When Liz Carmouche and Ronda Rousey step out from behind the curtain and into the Octagon at UFC 157 to fight for Rousey's bantamweight championship, history will be made. But once the fight starts, that's when the real news begins.
For all the pre-show hype about Rousey and Carmouche being the first women's fight in UFC, and in the main event spot, the only thing that will ultimately matter is what happens after the door is locked and these two fighters lock horns.
Even though all of the predictions have Rousey winning this fight in a romp, we know that things can change in mixed martial arts with one punch. Carmouche has proven herself to be tougher than she gets credit for, though she is obviously not at Rousey's level physically or in skill.
What to watch for from Rousey
Rousey, the first UFC women's bantamweight champion, has a lot riding on this fight.
Not only is she being tasked with marketing the fight to the world, as evidenced by her face all over the poster and the (wonderful) countdown special UFC put together leading up to the event, but she can turn into a superstar or goat, depending on the outcome.
Of course, if the event doesn't draw at least what an average UFC show does, Rousey will likely take some blame from certain circles of the media.
Even with all of that pressure on Rousey, don't expect her to be anything other than what she has been during her time in the Olympics and Strikeforce. She has a very specific style that she uses and until someone proves she can stop it, she is going to keep doing it.
Judo is Rousey's bread and butter. She is so strong and fast that she will take down an opponent seemingly at will. Once you are on the ground, Rousey is going right after the arm. She doesn't just lock in armbars, she destroys ligaments when she puts the hold on.
That is Rousey's M.O. and what will carry her to a victory if she wins this fight.
What to watch for from Carmouche
Since Rousey is the champion and much more established in mixed martial arts than Carmouche, despite having one less year of professional experience, it is on the challenger to adapt her style.
Carmouche's biggest strength will serve her well in this fight.
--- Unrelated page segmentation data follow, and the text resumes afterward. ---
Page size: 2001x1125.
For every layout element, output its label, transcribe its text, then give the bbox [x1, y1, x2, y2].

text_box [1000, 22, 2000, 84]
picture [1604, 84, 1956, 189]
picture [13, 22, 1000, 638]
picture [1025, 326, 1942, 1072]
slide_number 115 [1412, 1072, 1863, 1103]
She has good power in her strikes and wants to keep the fight standing. The only way she is going to beat Rousey is by keeping the fight upright and being relentless with strikes.
Rousey can't get comfortable enough to find and opening to take the fight to the ground. That is obviously much easier said than done, but sometimes a fighter brings the perfect game plan and pulls off the upset.
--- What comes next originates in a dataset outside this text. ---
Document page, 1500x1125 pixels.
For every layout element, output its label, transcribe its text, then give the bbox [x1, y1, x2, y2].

One big advantage that Carmouche has that past Rousey opponents like Miesha Tate and Sarah Kaufman didn't is emotion. Rousey was magnificent at playing those two like a flute through the media, which led them to come out way too aggressive and get caught where Rousey wanted them.
Another piece of the plan that Carmouche could be thinking about is getting out of the first round. As great as Rousey has been, she has never been asked to go past the first five minutes. We don't know how she will react in the middle and later rounds until she gets there.
Carmouche doesn't have a sterling track record in longer fights, but at least she has been part of them.